Page-level text extractions:
________________

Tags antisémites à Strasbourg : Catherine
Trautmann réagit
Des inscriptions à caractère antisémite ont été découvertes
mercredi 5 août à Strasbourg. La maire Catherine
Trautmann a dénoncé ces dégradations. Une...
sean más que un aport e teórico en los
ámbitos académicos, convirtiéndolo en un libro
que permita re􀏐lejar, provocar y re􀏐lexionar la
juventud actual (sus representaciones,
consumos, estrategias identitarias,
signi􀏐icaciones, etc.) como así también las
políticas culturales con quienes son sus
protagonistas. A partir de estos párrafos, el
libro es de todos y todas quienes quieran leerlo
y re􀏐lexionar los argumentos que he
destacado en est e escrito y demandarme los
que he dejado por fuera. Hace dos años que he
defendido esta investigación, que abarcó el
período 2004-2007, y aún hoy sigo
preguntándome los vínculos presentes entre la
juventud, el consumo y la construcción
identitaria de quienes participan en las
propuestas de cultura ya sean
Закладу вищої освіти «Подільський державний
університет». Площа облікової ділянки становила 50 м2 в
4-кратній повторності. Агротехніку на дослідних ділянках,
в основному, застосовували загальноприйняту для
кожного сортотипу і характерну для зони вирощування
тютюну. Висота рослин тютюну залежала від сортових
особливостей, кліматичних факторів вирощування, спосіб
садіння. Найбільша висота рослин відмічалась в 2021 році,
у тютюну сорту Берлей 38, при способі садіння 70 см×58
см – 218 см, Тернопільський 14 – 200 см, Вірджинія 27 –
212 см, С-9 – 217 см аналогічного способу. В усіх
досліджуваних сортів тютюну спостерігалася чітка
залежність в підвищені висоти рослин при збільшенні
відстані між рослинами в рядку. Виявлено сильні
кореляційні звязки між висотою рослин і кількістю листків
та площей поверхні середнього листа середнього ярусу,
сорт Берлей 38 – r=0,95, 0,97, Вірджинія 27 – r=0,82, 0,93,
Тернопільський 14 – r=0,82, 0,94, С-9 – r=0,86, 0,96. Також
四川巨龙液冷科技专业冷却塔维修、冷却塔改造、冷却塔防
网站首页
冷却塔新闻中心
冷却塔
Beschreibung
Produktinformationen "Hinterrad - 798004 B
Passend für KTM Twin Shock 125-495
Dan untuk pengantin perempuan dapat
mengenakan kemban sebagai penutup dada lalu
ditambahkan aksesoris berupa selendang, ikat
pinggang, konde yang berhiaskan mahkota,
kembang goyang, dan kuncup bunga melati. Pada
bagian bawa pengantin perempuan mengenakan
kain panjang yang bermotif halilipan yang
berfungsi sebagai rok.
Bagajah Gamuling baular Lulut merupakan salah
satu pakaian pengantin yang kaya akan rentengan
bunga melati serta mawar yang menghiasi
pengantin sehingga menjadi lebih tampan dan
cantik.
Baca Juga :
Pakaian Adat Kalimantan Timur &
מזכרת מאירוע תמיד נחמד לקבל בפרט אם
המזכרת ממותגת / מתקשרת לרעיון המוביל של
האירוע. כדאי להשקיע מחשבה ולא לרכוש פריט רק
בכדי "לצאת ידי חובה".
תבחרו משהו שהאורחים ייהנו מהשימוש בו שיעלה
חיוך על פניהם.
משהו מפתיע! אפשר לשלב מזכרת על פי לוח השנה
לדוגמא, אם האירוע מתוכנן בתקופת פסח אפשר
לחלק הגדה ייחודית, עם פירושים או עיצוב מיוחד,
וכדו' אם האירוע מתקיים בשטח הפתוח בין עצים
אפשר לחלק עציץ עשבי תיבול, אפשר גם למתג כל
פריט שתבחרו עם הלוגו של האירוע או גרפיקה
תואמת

________________

WHAT TO WORK ON:
Identify the lines in the records above that contain the word "sean", then state how many there are and nothing more.

RESULT FOR THIS EXERCISE:
2